Perhaps the most notable benefit is since it’s not real-world information, there’s no risk of sensitive or confidential data being leaked. In general, using this sort of data cuts down on a lot of red tape.

What is synthetic data generation?

Synthetic data generation is the act of producing synthetic data using a generator. You can use synthetic data generators to have data ready for use in minutes rather than spending days, weeks, or months trying to collect it. AI-powered synthetic data generators are available online, in the cloud, or on-premise. 

Before you go selecting any synthetic data generator, be sure to do your research. Use a synthetic data generator that is truly AI-powered, retains the data structures, and has additional built-in privacy checks. For more information on healthy data testing, refer to this guide.

A case study: How MIT used synthetic data to pretrain their models more accurately

Researchers from MIT, the MIT-IBM Watson AI Lab, and other contributors recently tested the boundaries of using synthetic data for their ML training. Instead of designing a customized image generation program, they created a dataset of 21,000 publicly available programs on the internet, and used this large collection of basic image generation programs to train a computer vision model. Each program was just a few lines of code, simple and uncurated.

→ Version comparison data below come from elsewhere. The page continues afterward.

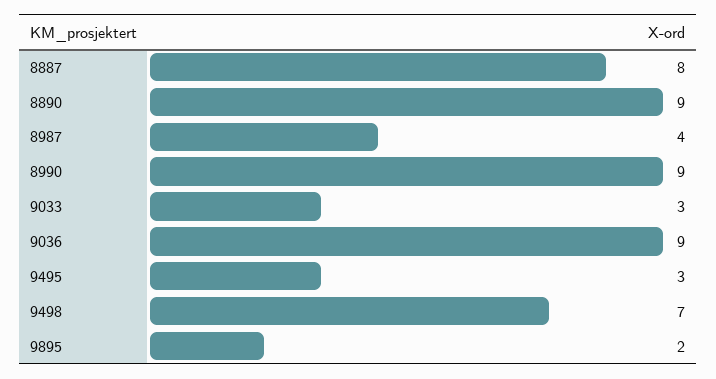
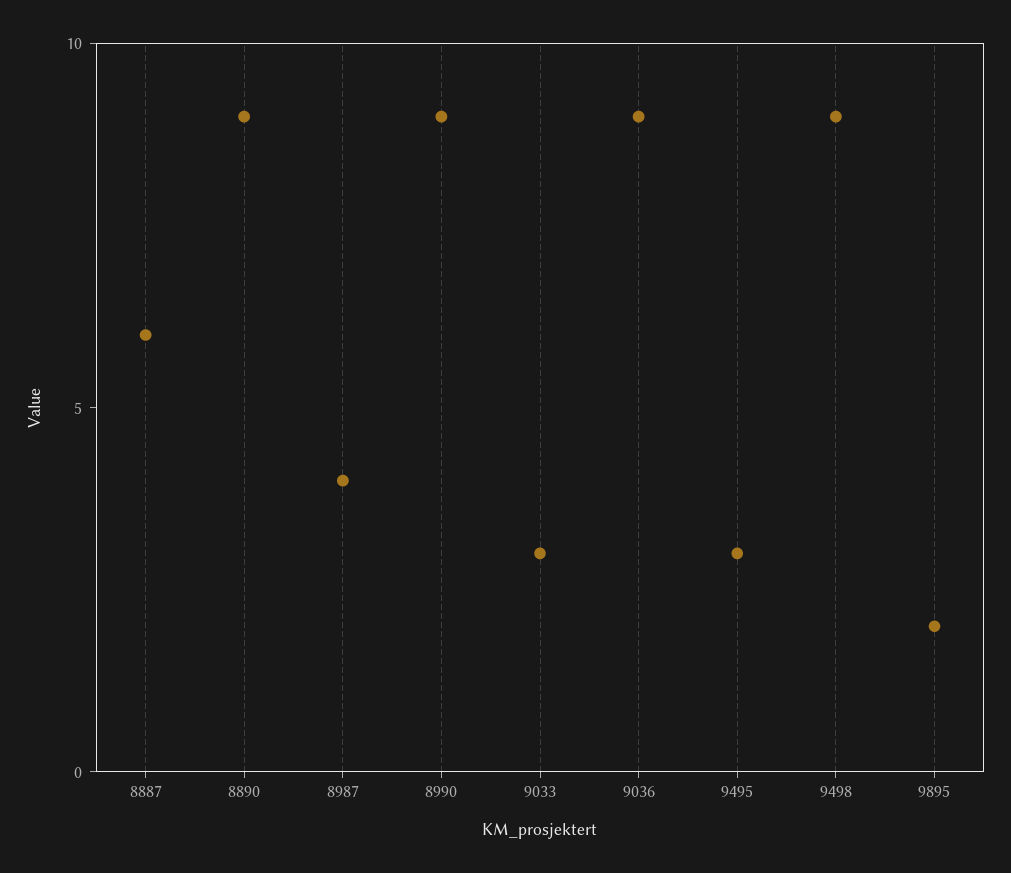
  {
-   "8887": 8,
+   "8887": 6,
    "8890": 9,
    "8987": 4,
    "8990": 9,
    "9033": 3,
    "9036": 9,
    "9495": 3,
-   "9498": 7,
+   "9498": 9,
    "9895": 2
  }

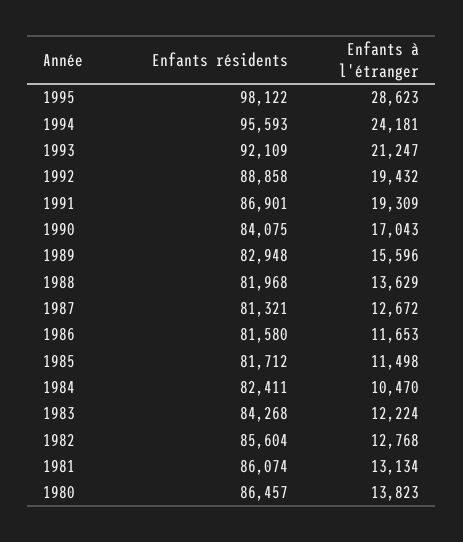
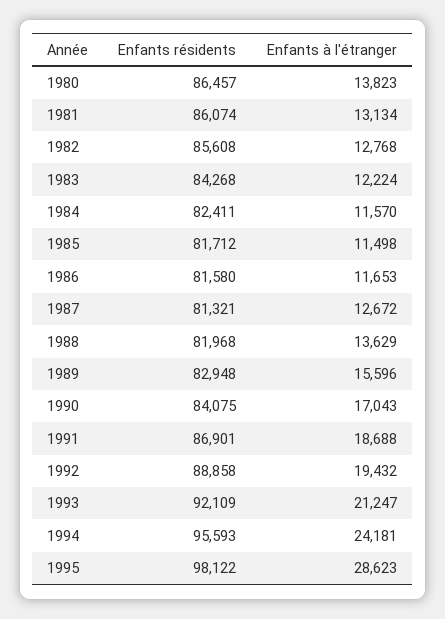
  {
    "Enfants résidents": {
      "1995": 98122,
      "1994": 95593,
      "1993": 92109,
      "1992": 88858,
      "1991": 86901,
      "1990": 84075,
      "1989": 82948,
      "1988": 81968,
      "1987": 81321,
      "1986": 81580,
      "1985": 81712,
      "1984": 82411,
      "1983": 84268,
-     "1982": 85604,
+     "1982": 85608,
      "1981": 86074,
      "1980": 86457
    },
    "Enfants à l'étranger": {
      "1995": 28623,
      "1994": 24181,
      "1993": 21247,
      "1992": 19432,
-     "1991": 19309,
+     "1991": 18688,
      "1990": 17043,
      "1989": 15596,
      "1988": 13629,
      "1987": 12672,
      "1986": 11653,
      "1985": 11498,
-     "1984": 10470,
+     "1984": 11570,
      "1983": 12224,
      "1982": 12768,
      "1981": 13134,
      "1980": 13823
    }
  }

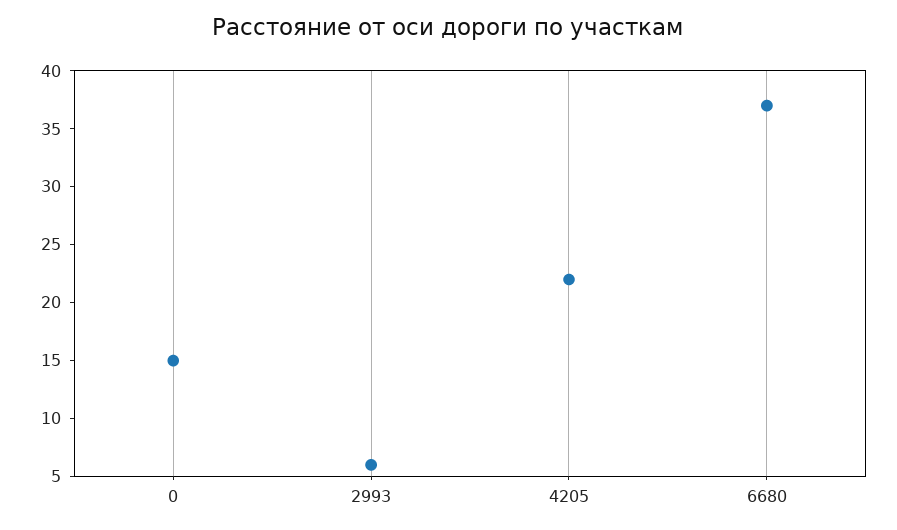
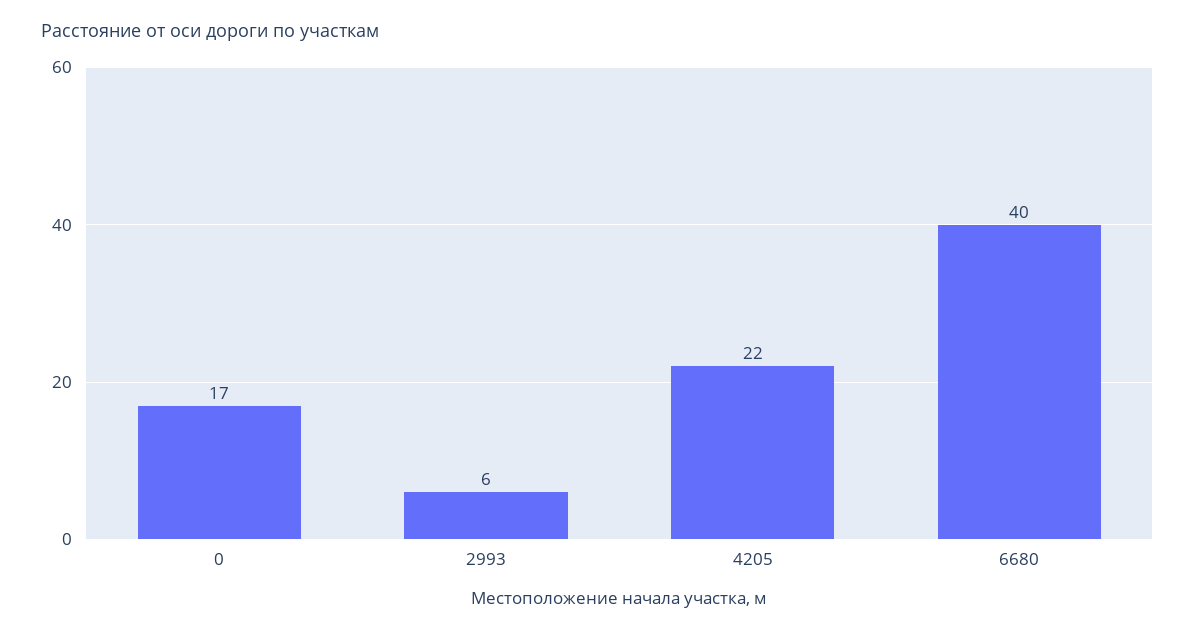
  {
-   "0": 15,
+   "0": 17,
    "2993": 6,
    "4205": 22,
-   "6680": 37
+   "6680": 40
  }

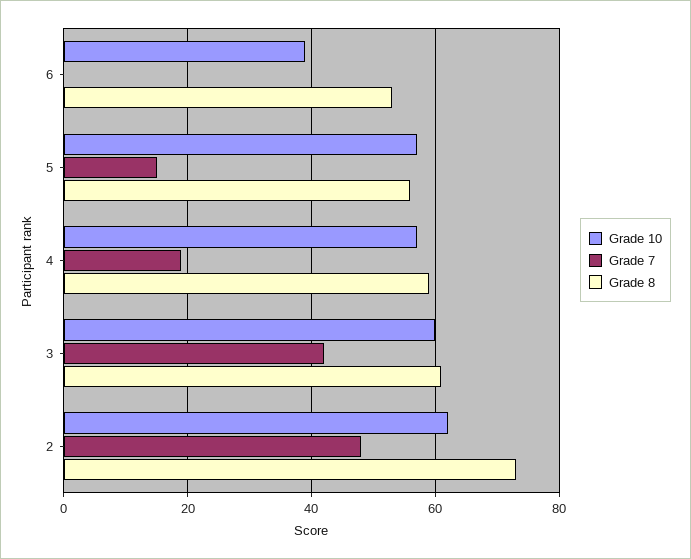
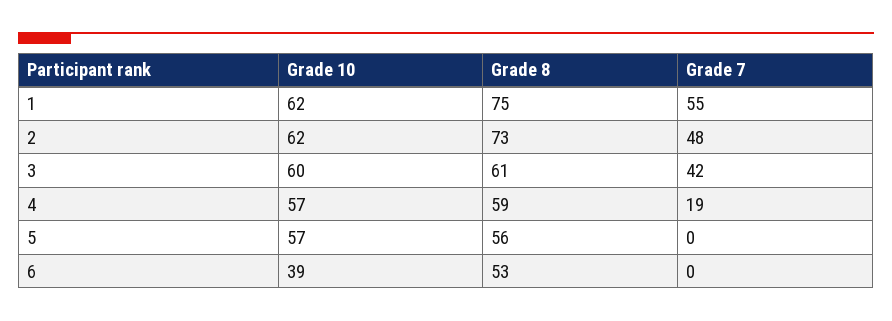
  {
    "Grade 10": {
      "6": 39,
      "5": 57,
      "4": 57,
      "3": 60,
-     "2": 62
+     "2": 62,
+     "1": 62
    },
    "Grade 7": {
      "6": 0,
-     "5": 15,
+     "5": 0,
      "4": 19,
      "3": 42,
-     "2": 48
+     "2": 48,
+     "1": 55
    },
    "Grade 8": {
      "6": 53,
      "5": 56,
      "4": 59,
      "3": 61,
-     "2": 73
+     "2": 73,
+     "1": 75
    }
  }

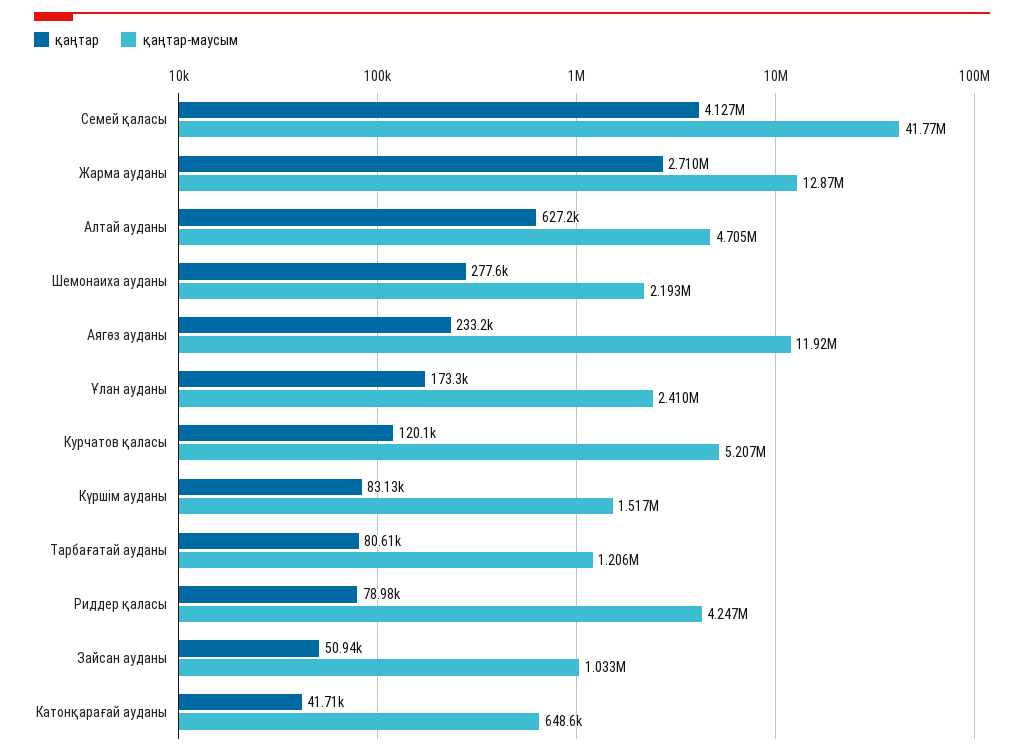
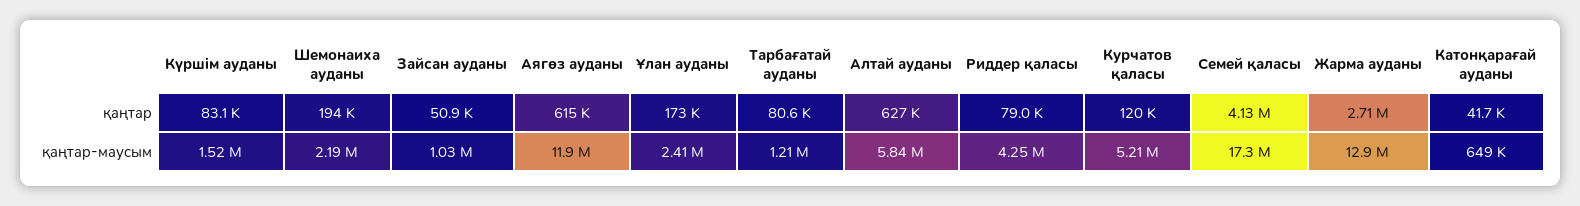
  {
    "қаңтар": {
      "Семей қаласы": 4127000,
      "Жарма ауданы": 2710000,
      "Алтай ауданы": 627200,
-     "Шемонаиха ауданы": 277600,
+     "Шемонаиха ауданы": 194000,
-     "Аягөз ауданы": 233200,
+     "Аягөз ауданы": 615000,
      "Ұлан ауданы": 173300,
      "Курчатов қаласы": 120100,
      "Күршім ауданы": 83130,
      "Тарбағатай ауданы": 80610,
      "Риддер қаласы": 78980,
      "Зайсан ауданы": 50940,
      "Катонқарағай ауданы": 41710
    },
    "қаңтар-маусым": {
-     "Семей қаласы": 41770000,
+     "Семей қаласы": 17300000,
      "Жарма ауданы": 12870000,
-     "Алтай ауданы": 4705000,
+     "Алтай ауданы": 5840000,
      "Шемонаиха ауданы": 2193000,
      "Аягөз ауданы": 11920000,
      "Ұлан ауданы": 2410000,
      "Курчатов қаласы": 5207000,
      "Күршім ауданы": 1517000,
      "Тарбағатай ауданы": 1206000,
      "Риддер қаласы": 4247000,
      "Зайсан ауданы": 1033000,
      "Катонқарағай ауданы": 648600
    }
  }

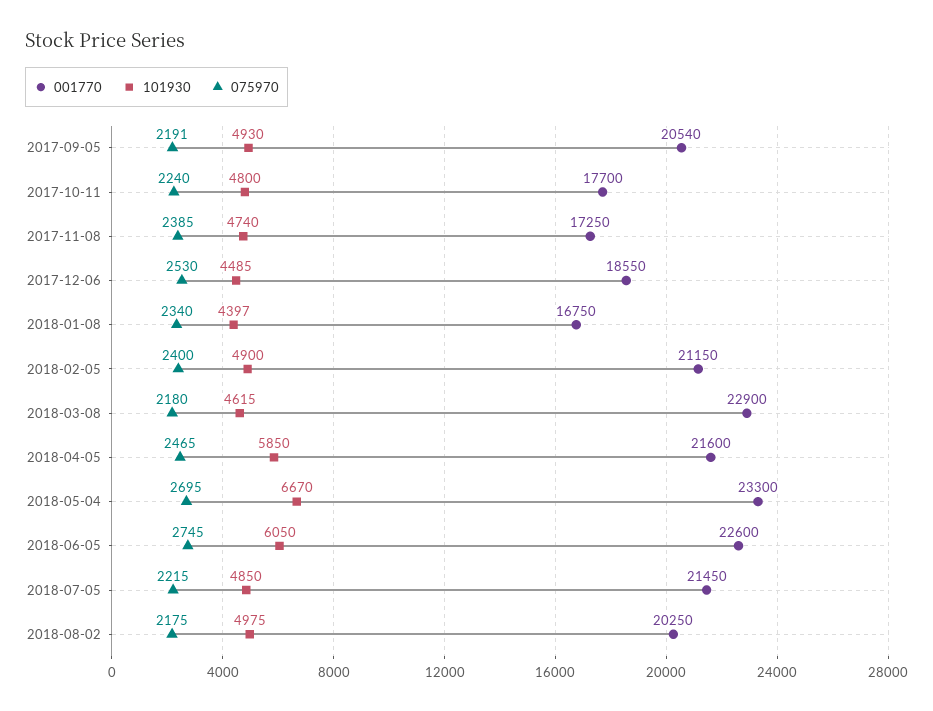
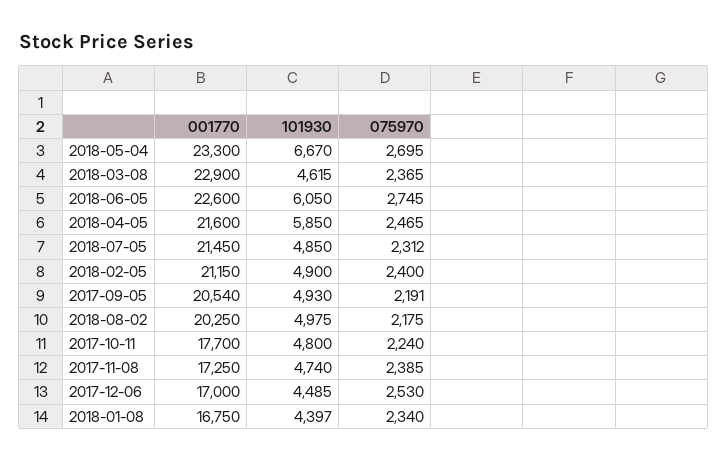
  {
    "001770": {
      "2017-09-05": 20540,
      "2017-10-11": 17700,
      "2017-11-08": 17250,
-     "2017-12-06": 18550,
+     "2017-12-06": 17000,
      "2018-01-08": 16750,
      "2018-02-05": 21150,
      "2018-03-08": 22900,
      "2018-04-05": 21600,
      "2018-05-04": 23300,
      "2018-06-05": 22600,
      "2018-07-05": 21450,
      "2018-08-02": 20250
    },
    "101930": {
      "2017-09-05": 4930,
      "2017-10-11": 4800,
      "2017-11-08": 4740,
      "2017-12-06": 4485,
      "2018-01-08": 4397,
      "2018-02-05": 4900,
      "2018-03-08": 4615,
      "2018-04-05": 5850,
      "2018-05-04": 6670,
      "2018-06-05": 6050,
      "2018-07-05": 4850,
      "2018-08-02": 4975
    },
    "075970": {
      "2017-09-05": 2191,
      "2017-10-11": 2240,
      "2017-11-08": 2385,
      "2017-12-06": 2530,
      "2018-01-08": 2340,
      "2018-02-05": 2400,
-     "2018-03-08": 2180,
+     "2018-03-08": 2365,
      "2018-04-05": 2465,
      "2018-05-04": 2695,
      "2018-06-05": 2745,
-     "2018-07-05": 2215,
+     "2018-07-05": 2312,
      "2018-08-02": 2175
    }
  }

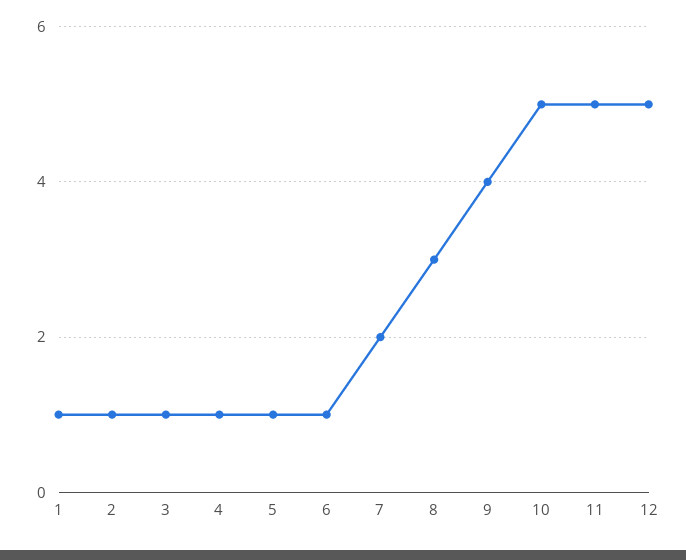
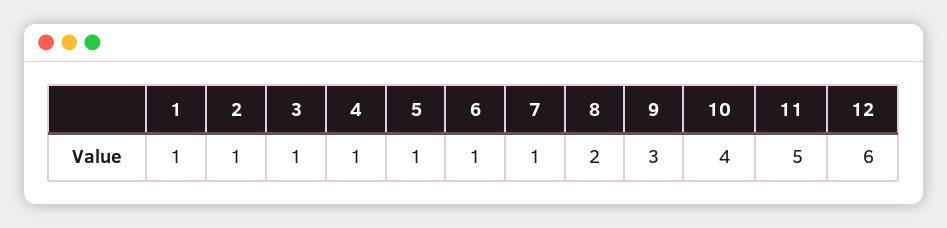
  {
    "1": 1,
    "2": 1,
    "3": 1,
    "4": 1,
    "5": 1,
    "6": 1,
-   "7": 2,
+   "7": 1,
-   "8": 3,
+   "8": 2,
-   "9": 4,
+   "9": 3,
-   "10": 5,
+   "10": 4,
    "11": 5,
-   "12": 5
+   "12": 6
  }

The models they created with this dataset of programs classified images better than other state-of-the-art computer visions that had been pre trained with synthetic data, which in itself was a huge accomplishment. Increasing the number of image programs in the dataset also led to an increase in model performance, scaling logarithmically.

So how did it fare against models made with real world data?

Well, it didn’t beat them, but it closed the divide considerably. Using their technique, they closed the gap between these models by 38 percent. 

“There is still a gap to close with models trained on real data. This gives our research a direction that we hope others will follow," said Manel Baradad, the lead author of the paper describing this technique.

That said, in another study — again, involving MIT — researchers were able to train models on synthetic data that performed even better than models trained on real data. MIT and Boston University researchers built a synthetic dataset of 150,000 video clips that captured human actions, which they used to train machine learning models. Then they compared them to real-world videos to see how the synthetic data measured up, and found the synthetic trained models had higher accuracy.

“The ultimate goal of our research is to replace real data pre training with synthetic data pretraining. There is a cost in creating an action in synthetic data, but once that is done, then you can generate an unlimited number of images or videos by changing the pose, the lighting, etc. That is the beauty of synthetic data,”  said Rogerio Feris, principal scientist and manager at the MIT-IBM Watson AI Lab.

Other examples of synthetic data use

Synthetic data is being used in more than just academic research; it’s also being used in commercial applications as well.

The rise of synthetic data use is partially tied to cloud computing, because the cloud gives simulations created in VMs the speed and power to be developed faster. 

“A large simulation that might take years to process if executed on a local server can be completed on cloud-based virtual machines within hours,” said Javier Tordable, Technical Director in Google Cloud’s CTO Office.

“This all comes back to the central goal of synthetic data: to use artificially generated data—which is similar to real-world data in a meaningful way—in order to overcome the limitations or restrictions of obtaining that real-world data.”

While synthetic data can be very useful in training machine learning models, it is important to understand that once the model is published it will likely have real data passed through it to be used in real predictions. Since synthetic data was used to train the model, it becomes even more important to monitor the prediction accuracy as well as monitor the model for data drift to ensure that accurate predictions are being used in decision making.